Café Cùil on Skye is one such restaurant that still awaits the worst of what the energy crisis has to bring.
Originally set up in east London, Café Cùil brought a flavour of Scotland south of the Border with the help of home-sourced produce.
But just six weeks after opening the landscape of lockdown in London inspired business owner Clare Coghill to take her cafe back to Skye - closer to home and the local producers that define her Scottish, sustainable and seasonal theme.
She says: “It was a bit of a shock to the system having to close down the business in London so soon after opening. However, coming back up the road to Skye it began to make a lot more sense for us to relocate here permanently.
“We are so driven by local produce and Scottish ingredients so where better than to open on our doorstep where we have an abundance of suppliers?”
While being closer to those Scottish producers might have brought food costs down, the rising cost of fuel has rocked the supply chain.
Coghill says this has forced her to make some difficult decisions: “Our food costs have shot up enormously. We used lovely fresh crab from Orkney in one of our dishes. The price shot up from £26.50 for a pack to £38 in a few weeks due to fuel costs getting it from Orkney.
"It had to be taken off the menu - we have already been quite impacted in our food pathways.”
For Café Cùil decisions like this have a bearing on how the business looks to showcase itself as a distinctively Scottish brand. David Stroud, Coghill’s partner who helps run the accounts, has to tread the tricky balance between cost and business model.
He says: “One of the complaints we get from certain demographics is the price of a dish. Factored into that is our increased running and staffing costs - these are happening across the board now.
“Ultimately, that means that certain demographics of tourists could be priced out of our business. Alternatively, if we were to use cheaper ingredients, like frozen stuff that comes from abroad our business model is compromised.
“There's two options, do we increase our prices and cost people out? Or do we compromise our business model?”
With huge reliance on refrigeration, cooking and heating, Stroud says the biggest costs are still to be met. Thanks to an inherited fixed contract, annual bills only run to between 14 and 15 grand for the business but that’s about to change.
Once the fixed contract runs its course in March, he has estimated their electricity costs will skyrocket to £55,000 pounds a year – a cost at which he says there is "no point" in running the business.

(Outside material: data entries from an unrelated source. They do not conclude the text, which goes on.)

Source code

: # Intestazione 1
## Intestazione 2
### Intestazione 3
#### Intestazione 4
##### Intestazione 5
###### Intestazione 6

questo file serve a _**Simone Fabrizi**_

He adds: “We close for the season in November and I don’t know if we are going to reopen in March. There are just so many unknowns and it is concerning.”
The pair hope that there will be a support package for small businesses like theirs from the UK Government but there is real worry they will not see the rewards for their hard work because of the crisis.
“We’re coming to the end of a successful year, one that proved the business model works", Coghill says.
“But it can take the wind out of your sails when you're planning on how to expand the business or employ more local people when you don't know if you're going to see a penny of return from that next year.
She adds: “I can't think of anything less enticing than working 60-hour weeks just to fill the pockets of energy companies.”
Despite the frustration of not knowing what the future may hold for the cafe, Coghill is committed to sticking to the principles upon which she built her business and using them as a roadmap through the crisis.
She says: “This is our first year of the business and we have made a success of it through our hard work. We are willing to adapt to whatever hardship we have to face in2023 while keeping things as local as possible.”